There are some ideas that one just keeps circling back on. Once of those for me is the notion of common ground as a shared understanding among members of a team. Crandall, Klein and Hoffman describe the process of maintaining common ground as:
”...the continuous maintenance and repair of calibrated understanding among members of a team. It is necessary for coordination; otherwise, the team members can misinterpret intentions and messages.” (p.140)

Some months back I had a long conversation with Gary Klein about this topic in the context of team knowledge – the ability of a team to work effectively together. What struck me then was the importance of gaining a strong mutual familiarity among the members of the team, since this allows team members to form reasonably accurate expectations about how their fellows will react in different circumstances, even when they are not co-located, and in the absence of explicit communications about what they are doing.

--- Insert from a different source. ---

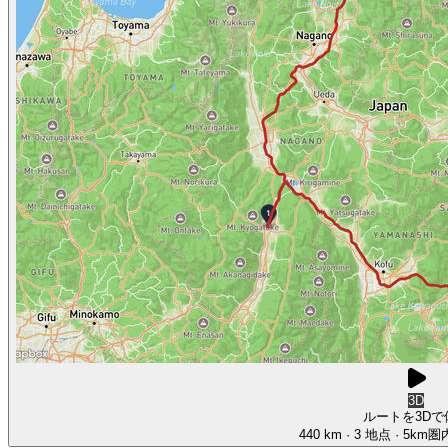
3D
ルートを3Dで
440 km
· 3 地点
· 5km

Following on from that was Gary’s suggestion that common ground is always in the process of being broken down as individual team member circumstances and understandings change, and as they meet the limits of their mutual familiarity. This is why maintenance of common ground – essentially regular re-calibration of mutual understandings – is a critical team process. It can be as simple as regular meetings, habits of keeping each other informed, habits of checking one’s understanding and not making too many assumptions, or it can be as complex as having formal verification and validation mechanisms. This is important in the military, where the breakdown of common ground can lead to fatal friendly fire incidents.

Recently however I have been in a team situation where familiarity was not the issue but trust was, and it had some interesting effects on common ground – specifically, absence of trust accelerated the breakdown of common ground astronomically. In a nutshell, two of us in the team simply didn’t trust each other, though we are very familiar with each other. It started when one party stopped engaging in the small common ground maintenance activities. What happened then, I realised, was that whenever ambiguity arose about what the other party was doing, where in a trusted relationship we form our expectations based on assumptions of best efforts, in this case we were both imagining – and worse, communicating – our imagined worst suspicions.

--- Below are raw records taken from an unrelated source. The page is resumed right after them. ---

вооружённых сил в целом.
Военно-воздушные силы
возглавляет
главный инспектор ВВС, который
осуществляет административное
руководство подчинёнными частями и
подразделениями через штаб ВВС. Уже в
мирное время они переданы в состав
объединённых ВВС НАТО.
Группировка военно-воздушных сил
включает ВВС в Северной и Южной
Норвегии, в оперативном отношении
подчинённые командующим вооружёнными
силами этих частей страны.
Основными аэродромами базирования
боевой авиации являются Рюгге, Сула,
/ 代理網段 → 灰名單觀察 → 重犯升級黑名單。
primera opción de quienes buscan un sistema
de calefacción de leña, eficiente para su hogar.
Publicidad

Small ambiguities, and small lapses in common ground maintenance (like keeping each other informed of small steps) quickly got inflamed into conflicts, which further inhibited both of our motivations to engage in the common ground maintenance activities. In the end, it simply got to a point where one of us had to be very explicit about how and when actions and communications were to be conducted – less of a team effort and more of a reporting relationship.

It wasn’t pretty, and it was very uncomfortable (I am sure for all the team members including the reluctant observers to the fireworks show) for a few weeks, and I am not sure that the relationship is repairable, but at least we are functioning again. But it struck me how much for granted we take those small common ground maintenance activities, and how fragile we are as teams when trust is not there to carry us through the lapses and ambiguities. At one point in the conversation I mentioned earlier, Gary Klein remarked that he was sometimes surprised at how resilient teams are, given the ease with which common ground can be threatened. My uncomfortable adventure leads me to suspect that trust takes us a long way towards that resilience.